Ele abriu o relógio em menos de três tempos. Tirou uma pilha de um pacotezinho que estava fechado a certificar que era nova e assim que a colocou o relógio começou a trabalhar. Depois vinha a última tarefa: fechar o relógio. Ele fez força até suar, rodou-o nas mãos diversas vezes, pediu a um amigo que estava encostado à árvore e os dois, em conjunto, apertaram o relógio à força toda, mas ele nada, nem sinais de fechar-se, a tampinha continuava solta. Eu fiquei à espera confiando que ele acabaria por conseguir e decidi não interferir com o trabalho dele, mas tive de o fazer quando o vi segurar a tampinha com muito cuidado e levar o relógio à boca. Ele ia fechá-lo à dentada! A visão do visor partido na boca dele não me agradou, como não me agradou ficar com o relógio aberto e por isso interrompi.
- Não, não, não. Não faças isso. Pára, pára... ouve lá, então tu abres o relógio e agora não és capaz de o fechar? Se não eras capaz de o fechar, não o tinhas aberto.
- Ó boss, mas a culpa não é minha!
- Ai não? Então é de quem?
- O teu relógio é que está a complicar!
- O meu relógio? Um relógio é só um relógio, não complica.
- Pois boss, mas esses aí, eu mudei e eles não complicaram. Este é que está a complicar.
- Então agora a culpa é do relógio?
- É!
Ouvi uma gargalhada à minha volta que queria dizer ficaste com o relógio aberto e ainda levas as culpas para casa. Resmunguei mais umas coisas com ele, trouxe o culpado para casa que está a cumprir castigo, todo esventrado, em cima da mesa de cabeceira. Com Deus, ajusto contas mais tarde!
A Foto
Há umas semanas para cá, andamos à procura de casa. Estamos bem instalados e gostamos da zona, a casa é muito boa e o senhorio fantástico. Mas falta um quintalinho. Coisas de quem não sabe estar bem. Então, compramos o jornal, espreitamos os anúncios, vamos à Internet, vemos a oferta e, ocasionalmente, telefonamos a um agente e vamos ver uma casa. Nos meus contactos, já tenho alguns vinte agentes e já devo ter visitado dois terços das casas disponíveis em Maputo. Começo a conhecer bem o mercado e as oscilações de preços. Mas há sempre espaço para uma surpresa. Ou não estivéssemos em África onde todos os padrões e conceitos mudam.

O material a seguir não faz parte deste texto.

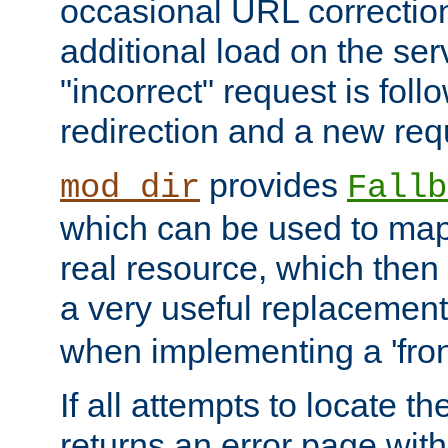
occasional URL correctio
additional load on the ser
"incorrect" request is fol
redirection and a new requ
provides
mod_dir
Fallb
which can be used to map 
real resource, which then
a very useful replacement
when implementing a 'front
If all attempts to locate th
returns an error page wit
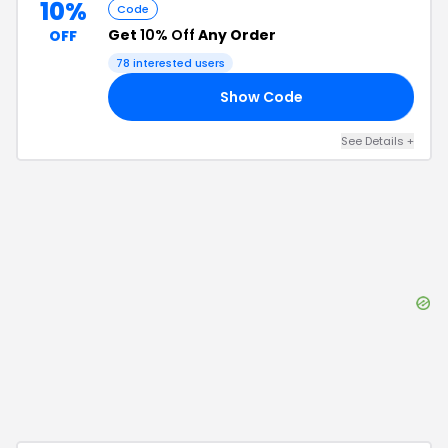
10%
Code
Get
10% Off
Any Order
OFF
78
interested users
Show Code
XX
See Details
+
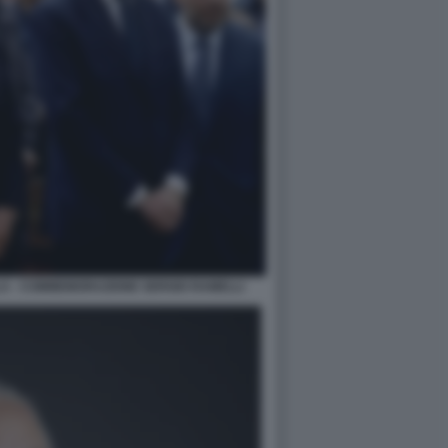
LA - COMMEMORAZIONE SERGIO RAMELLI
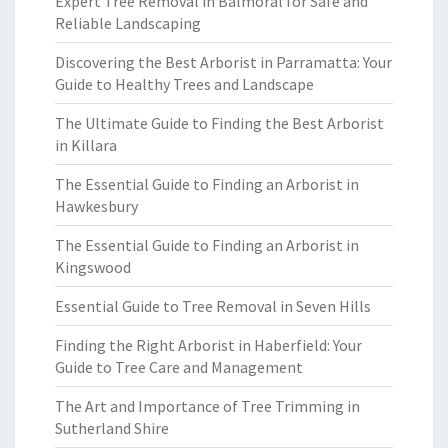
Expert Tree Removal in Balmoral for Safe and
Reliable Landscaping
Discovering the Best Arborist in Parramatta: Your
Guide to Healthy Trees and Landscape
The Ultimate Guide to Finding the Best Arborist
in Killara
The Essential Guide to Finding an Arborist in
Hawkesbury
The Essential Guide to Finding an Arborist in
Kingswood
Essential Guide to Tree Removal in Seven Hills
Finding the Right Arborist in Haberfield: Your
Guide to Tree Care and Management
The Art and Importance of Tree Trimming in
Sutherland Shire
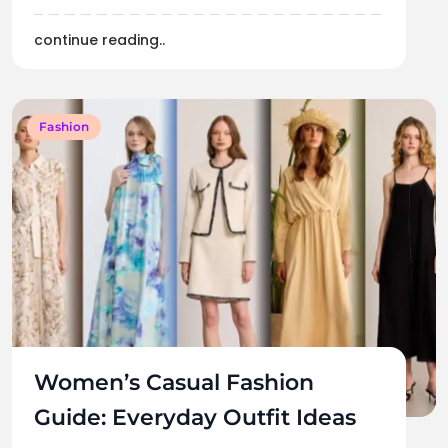
continue reading..
Fashion
Women’s Casual Fashion
Guide: Everyday Outfit Ideas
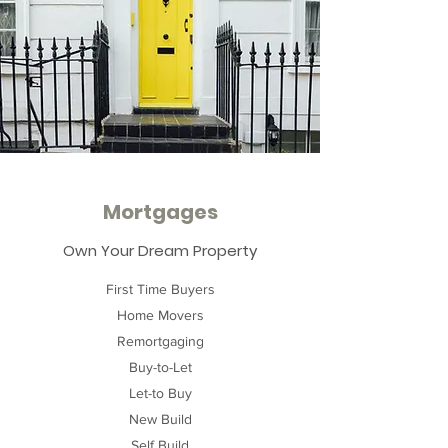
Mortgages
Own Your Dream Property
First Time Buyers
Home Movers
Remortgaging
Buy-to-Let
Let-to Buy
New Build
Self Build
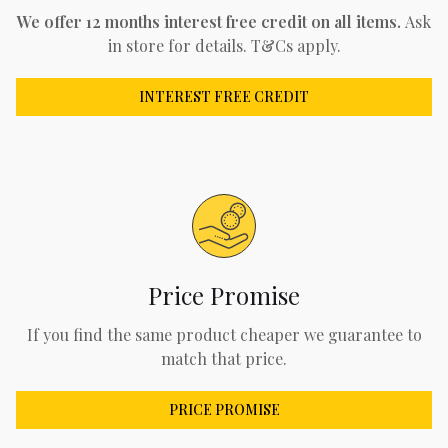
We offer 12 months interest free credit on all items.
Ask
in store for details. T&Cs apply.
INTEREST FREE CREDIT
Price Promise
If you find the same product cheaper we guarantee to
match that price.
PRICE PROMISE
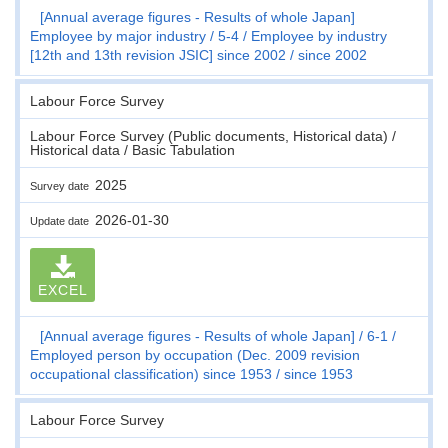
[Annual average figures - Results of whole Japan]
Employee by major industry
5-4
Employee by industry
[12th and 13th revision JSIC] since 2002
since 2002
Labour Force Survey
Labour Force Survey (Public documents, Historical data) /
Historical data / Basic Tabulation
2025
Survey date
2026-01-30
Update date
EXCEL
[Annual average figures - Results of whole Japan]
6-1
Employed person by occupation (Dec. 2009 revision
occupational classification) since 1953
since 1953
Labour Force Survey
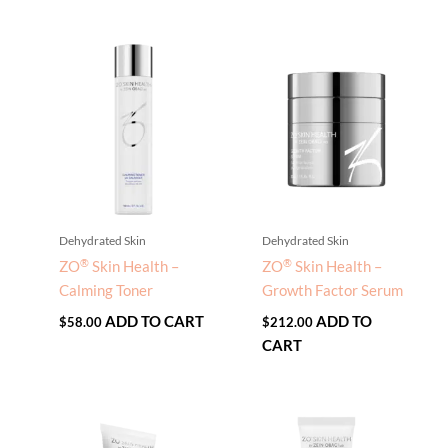
Dehydrated Skin
Dehydrated Skin
®
®
ZO
Skin Health –
ZO
Skin Health –
Calming Toner
Growth Factor Serum
ADD TO CART
ADD TO
$
58.00
$
212.00
CART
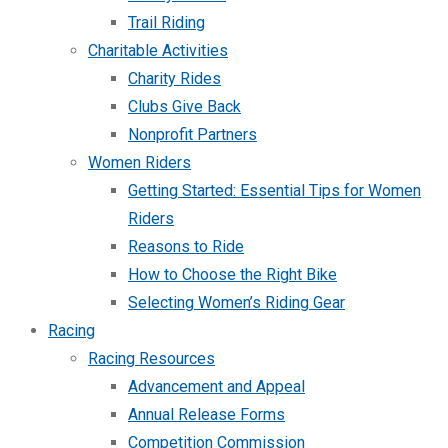
Trail Riding
Charitable Activities
Charity Rides
Clubs Give Back
Nonprofit Partners
Women Riders
Getting Started: Essential Tips for Women
Riders
Reasons to Ride
How to Choose the Right Bike
Selecting Women’s Riding Gear
Racing
Racing Resources
Advancement and Appeal
Annual Release Forms
Competition Commission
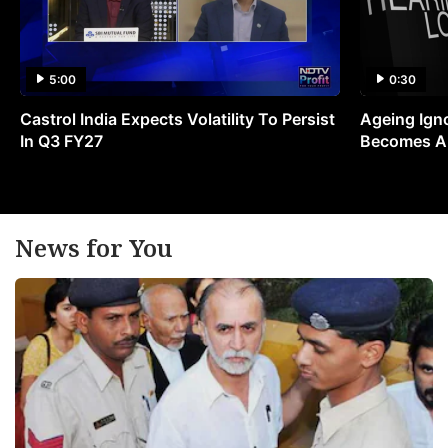
5:00
0:30
Castrol India Expects Volatility To Persist
Ageing Ign
In Q3 FY27
Becomes A 
News for You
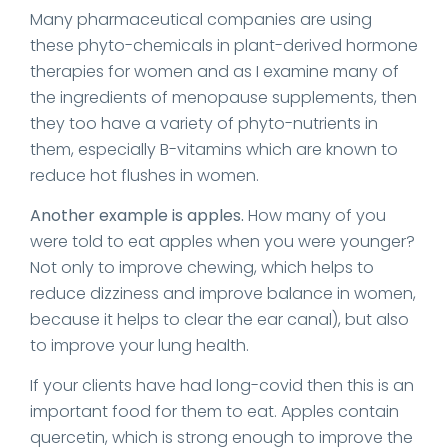
Many pharmaceutical companies are using
these phyto-chemicals in plant-derived hormone
therapies for women and as I examine many of
the ingredients of menopause supplements, then
they too have a variety of phyto-nutrients in
them, especially B-vitamins which are known to
reduce hot flushes in women.
Another example is apples.
How many of you
were told to eat apples when you were younger?
Not only to improve chewing, which helps to
reduce dizziness and improve balance in women,
because it helps to clear the ear canal), but also
to improve your lung health.
If your clients have had long-covid then this is an
important food for them to eat. Apples contain
quercetin, which is strong enough to improve the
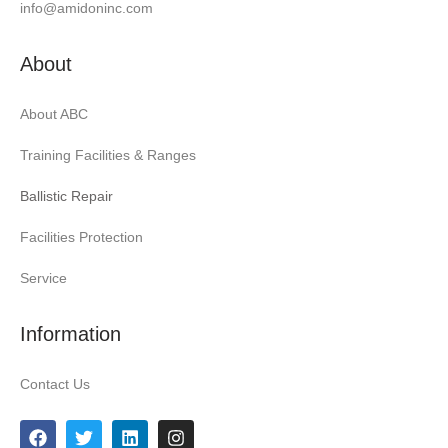
info@amidoninc.com
About
About ABC
Training Facilities & Ranges
Ballistic Repair
Facilities Protection
Service
Information
Contact Us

Vimos uma casa num anúncio na Internet. A foto mostrava uma casinha muito arranjadinha, com um quintalinho simpático sendo o único senão o aparente estado degradado do telhado. O anúncio era do próprio dia. Decidi telefonar e a conversa foi mais ou menos assim:
- Bom dia, como está?
- Estou bem e você do seu lado aí?
- Estou bem, Graças a Deus. Olhe, este anúncio duma geminada tipo 3 no bairro central é seu?
- É.
- E a casa precisa de obras ou está pronta a entrar?

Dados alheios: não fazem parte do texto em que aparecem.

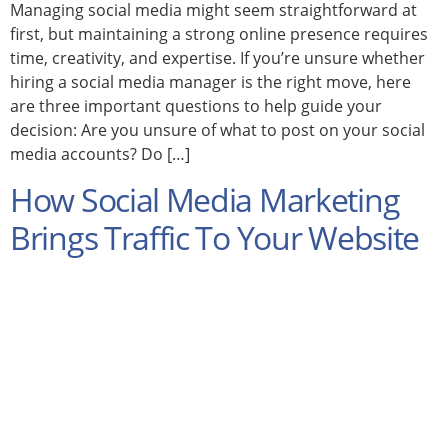
Managing social media might seem straightforward at
first, but maintaining a strong online presence requires
time, creativity, and expertise. If you’re unsure whether
hiring a social media manager is the right move, here
are three important questions to help guide your
decision: Are you unsure of what to post on your social
media accounts? Do […]
How Social Media Marketing
Brings Traffic To Your Website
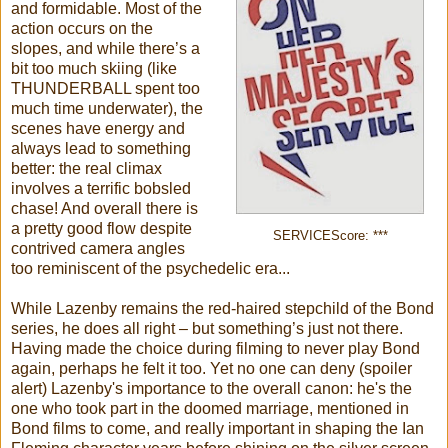
and formidable. Most of the
action occurs on the
slopes, and while there’s a
bit too much skiing (like
THUNDERBALL spent too
much time underwater), the
scenes have energy and
always lead to something
better: the real climax
involves a terrific bobsled
chase! And overall there is
a pretty good flow despite
SERVICEScore: ***
contrived camera angles
too reminiscent of the psychedelic era...
While Lazenby remains the red-haired stepchild of the Bond
series, he does all right – but something’s just not there.
Having made the choice during filming to never play Bond
again, perhaps he felt it too. Yet no one can deny (spoiler
alert) Lazenby's importance to the overall canon: he's the
one who took part in the doomed marriage, mentioned in
Bond films to come, and really important in shaping the Ian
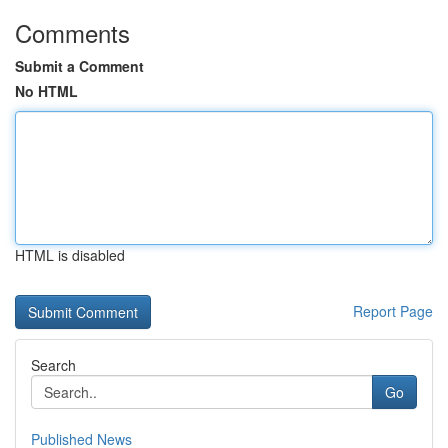
Comments
Submit a Comment
No HTML
HTML is disabled
Report Page
Search
Go
Published News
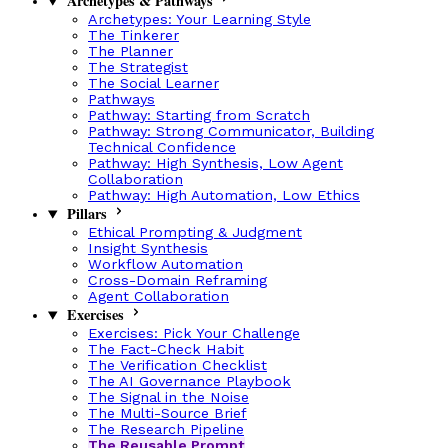
Archetypes & Pathways
Archetypes: Your Learning Style
The Tinkerer
The Planner
The Strategist
The Social Learner
Pathways
Pathway: Starting from Scratch
Pathway: Strong Communicator, Building
Technical Confidence
Pathway: High Synthesis, Low Agent
Collaboration
Pathway: High Automation, Low Ethics
Pillars
Ethical Prompting & Judgment
Insight Synthesis
Workflow Automation
Cross-Domain Reframing
Agent Collaboration
Exercises
Exercises: Pick Your Challenge
The Fact-Check Habit
The Verification Checklist
The AI Governance Playbook
The Signal in the Noise
The Multi-Source Brief
The Research Pipeline
The Reusable Prompt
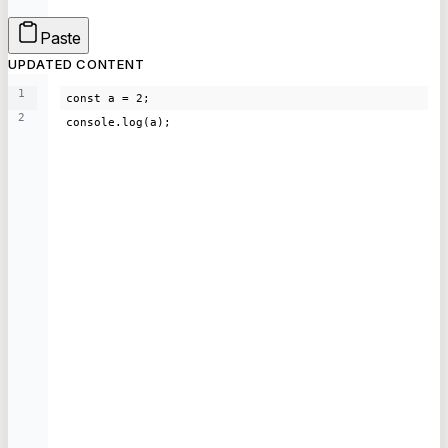
Paste
UPDATED CONTENT
1
const a = 2;
2
console.log(a);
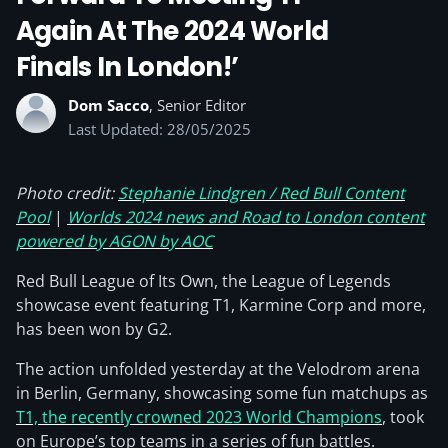
Again At The 2024 World
Finals In London!’
Dom Sacco
, Senior Editor
Last Updated: 28/05/2025
Photo credit:
Stephanie Lindgren / Red Bull Content
Pool
|
Worlds 2024 news and Road to London content
powered by AGON by AOC
Red Bull League of Its Own, the League of Legends
showcase event featuring T1, Karmine Corp and more,
has been won by G2.
The action unfolded yesterday at the Velodrom arena
in Berlin, Germany, showcasing some fun matchups as
T1, the recently crowned 2023 World Champions
, took
on Europe’s top teams in a series of fun battles.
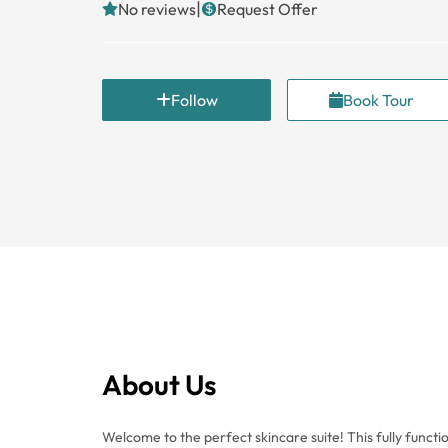
|
No reviews
Request Offer
Follow
Book Tour
About Us
Welcome to the perfect skincare suite! This fully functional suite has everything you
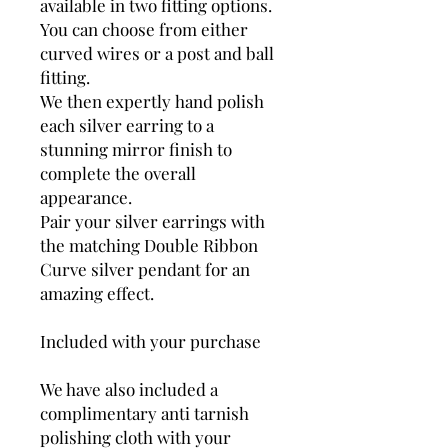
available in two fitting options.
You can choose from either
curved wires or a post and ball
fitting.
We then expertly hand polish
each silver earring to a
stunning mirror finish to
complete the overall
appearance.
Pair your silver earrings with
the matching Double Ribbon
Curve silver pendant for an
amazing effect.
Included with your purchase
We have also included a
complimentary anti tarnish
polishing cloth with your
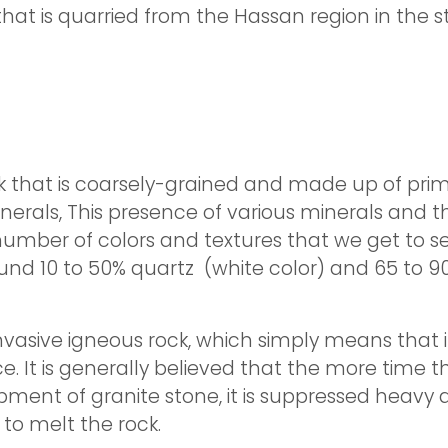
that is quarried from the Hassan region in the 
k that is coarsely-grained and made up of primar
nerals, This presence of various minerals and th
number of colors and textures that we get to see.
und 10 to 50% quartz (white color) and 65 to 90%
asive igneous rock, which simply means that it i
. It is generally believed that the more time t
lopment of granite stone, it is suppressed heav
o melt the rock.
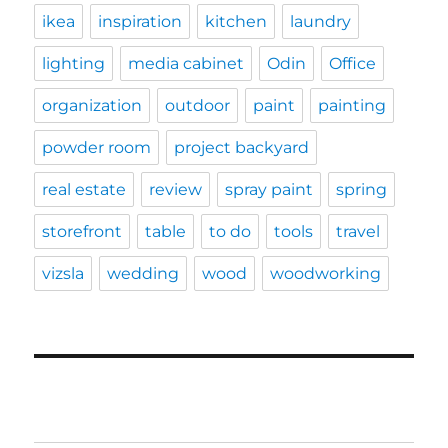
ikea
inspiration
kitchen
laundry
lighting
media cabinet
Odin
Office
organization
outdoor
paint
painting
powder room
project backyard
real estate
review
spray paint
spring
storefront
table
to do
tools
travel
vizsla
wedding
wood
woodworking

- Pronta a entrar. Não precisa obras nenhumas, só as que forem do gosto do cliente.
- Pois, correto, mas olhe que aqui na foto o telhado parece em mau estado.

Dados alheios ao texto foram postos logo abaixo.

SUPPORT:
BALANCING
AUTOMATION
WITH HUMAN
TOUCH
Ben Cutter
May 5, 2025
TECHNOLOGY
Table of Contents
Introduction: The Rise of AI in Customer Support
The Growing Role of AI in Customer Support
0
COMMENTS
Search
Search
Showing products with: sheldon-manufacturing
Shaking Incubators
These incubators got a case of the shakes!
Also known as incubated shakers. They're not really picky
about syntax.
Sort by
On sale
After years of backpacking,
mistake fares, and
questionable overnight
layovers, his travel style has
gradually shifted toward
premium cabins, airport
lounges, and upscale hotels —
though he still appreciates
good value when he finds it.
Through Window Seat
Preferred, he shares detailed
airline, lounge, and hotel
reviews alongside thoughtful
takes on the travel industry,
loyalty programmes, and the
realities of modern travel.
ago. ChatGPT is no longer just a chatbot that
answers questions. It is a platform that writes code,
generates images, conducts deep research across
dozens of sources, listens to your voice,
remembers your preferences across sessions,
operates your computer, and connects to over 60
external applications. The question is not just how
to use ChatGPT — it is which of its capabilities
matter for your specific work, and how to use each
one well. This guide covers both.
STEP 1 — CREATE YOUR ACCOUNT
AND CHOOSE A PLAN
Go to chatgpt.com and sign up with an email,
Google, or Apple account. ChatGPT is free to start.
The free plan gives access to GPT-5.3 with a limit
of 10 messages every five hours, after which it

- Ahhh... essa foto não é da casa!
- Como? Então essa foto aqui não é da casa que está no anúncio?
- Não.
- Então para que é que colocou aqui essa foto?
- Para ilustrar.
- Para ilustrar? Mas a foto não é da casa!
- Mas é parecida...
- Ah, é uma casa lá perto?
- Não. Eu não sei que casa é essa, eu tirei a foto da Internet!
E pronto... fiquei... a pensar que o conceito de anunciar é diferente, tal como o conceito de ilustrar. Não. Não fui ver a casa. Quando as coisas começam assim, é melhor não dar corda ao destino!
O Guarda
Temos um guarda novo no prédio. Um dos outros dois foi despedido e havia que substitui-lo. Quando me apresentaram o A. fiquei surpreendido. Foi por causa de homens assim, que se inventaram expressões como "grande caparro" ou "cabedal do caraças". O moço, que não tem uma pinga de maldade em todo aquele corpo, cresce por aí acima até lá para o metro e noventa e tem uma envergadura que há de ser para aí de metro e meio de ombro a ombro. É moço aí para os seus cem quilitos com a particularidade de se perceber que não há ali uma gordurinha, sequer. Aquilo hão ser músculos rijinhos como o ferro. Apresentaram-mo, cumprimentei-o, desejei-lhe bom trabalho e subi para cima que para baixo não havia caminho. Agarrei na trela do cão, um cocker spaniel minúsculo, a rondar os dez quilos, e voltei a descer para a caminhada de fim de tarde como sempre acontece. Quando o meu pequeno cocker se cruzou com o armário que agora nos guarda as noites, ele, o guarda, soltou um grito, Ehhh, e deu uma corridinha de três ou quatro passos rua acima. Depois, fitou o cão e riu-se. Eu sorri, enchi o peito de ar e pensei, É melhor que os ladrões não venham com com cokers!
E pronto, amigo leitor, por hoje é tudo. Daqui, desta África moçambicana que nos surpreende a cada esquina. Eu ficava mais um bocadinho à conversa, mas perdi a noção do tempo, nem sei que horas são!